As a kid growing up in the ‘80s and ‘90s in the Pacific Northwest, I have a ton of memories of climbing into my grandparents’ Winnebago and setting off for some anonymous moss-covered, mosquito-filled hellscape nearly every weekend during the summer. As a result, I have mixed feelings about RVs, but I think if my grandparents had squired me about in the Winnebago Helihome instead of their terrestrial rig, those feelings wouldn’t be mixed at all.
What’s a Winnebago Helihome, you ask? If you’re picturing a helicopter with brown stripes and a laminate-and-velour-covered interior, you’re right on the money, and wouldn’t you know, it was a real thing — kind of. If you’ve got questions, that’s understandable, so let YouTuber Calum explain it to you in his gentle Scottish brogue.

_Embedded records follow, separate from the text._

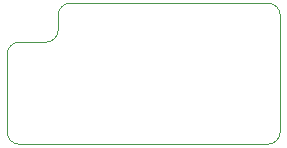
<source format=gm1>
G04 #@! TF.GenerationSoftware,KiCad,Pcbnew,9.0.1*
G04 #@! TF.CreationDate,2025-04-24T20:35:36+12:00*
G04 #@! TF.ProjectId,XIAO-nRF52840-spacer,5849414f-2d6e-4524-9635-323834302d73,rev?*
G04 #@! TF.SameCoordinates,Original*
G04 #@! TF.FileFunction,Profile,NP*
%FSLAX46Y46*%
G04 Gerber Fmt 4.6, Leading zero omitted, Abs format (unit mm)*
G04 Created by KiCad (PCBNEW 9.0.1) date 2025-04-24 20:35:36*
%MOMM*%
%LPD*%
G01*
G04 APERTURE LIST*
G04 #@! TA.AperFunction,Profile*
%ADD10C,0.050000*%
G04 #@! TD*
G04 APERTURE END LIST*
D10*
X167386000Y-76200000D02*
G75*
G02*
X166370000Y-75184000I0J1016000D01*
G01*
X166370000Y-68580000D02*
G75*
G02*
X167386000Y-67564000I1016000J0D01*
G01*
X170688000Y-65278000D02*
X170688000Y-66548000D01*
X170688000Y-65278000D02*
G75*
G02*
X171704000Y-64262000I1016000J0D01*
G01*
X170688000Y-66548000D02*
G75*
G02*
X169672000Y-67564000I-1016000J0D01*
G01*
X166370000Y-68580000D02*
X166370000Y-75184000D01*
X169672000Y-67564000D02*
X167386000Y-67564000D01*
X189484000Y-75184000D02*
G75*
G02*
X188468000Y-76200000I-1016000J0D01*
G01*
X188468000Y-64262000D02*
G75*
G02*
X189484000Y-65278000I0J-1016000D01*
G01*
X171704000Y-64262000D02*
X188468000Y-64262000D01*
X188468000Y-76200000D02*
X167386000Y-76200000D01*
X189484000Y-65278000D02*
X189484000Y-75184000D01*
M02*

</source>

Of course, if you don’t have 16 minutes and 25 seconds to zone out and learn about recreational helicopters, I’ll break it down for you. Basically, the Winnebago Helihome started as a decommissioned Sikorsky S-55 helicopter (the U.S. military designation for this was H-19 “Chickasaw”) that was restored and upfitted by a company in Florida called Orlando Helicopter Airways. It was this company that initially designed and built a helicopter RV called the Heli-Camper, which caught the attention of RV giant Winnebago.
Winnebago loved the idea of a heli-RV so much, the company contracted Orlando Helicopter Airways to build a Winnebago-branded version called the Helihome. The Helihome featured many of the same interior features as contemporary ground-based recreational vehicles, like convertible seating, an electric stove and refrigerator, heating and air conditioning systems and even a bathroom with a chemical toilet and shower.
It probably won’t surprise you that, aside from the prototype unit commissioned by Winnebago, neither Winnie nor Orlando Helicopter Airways sold very many helicopter RVs. Part of that is surely down to the fact that most everyday folks don’t have a helicopter pilot’s license. Equally important, the Winnebago version started at around $300,000 in late-1970s money. That’s approximately $1.34 million in today’s money.
Despite not being a commercial success — and not kicking off the dawn of a new age of civilian aviation where every home had a whirlybird in the garage — the Helihome was an awesome idea that has continued to stoke the imaginations of aviation geeks for the better part of 50 years.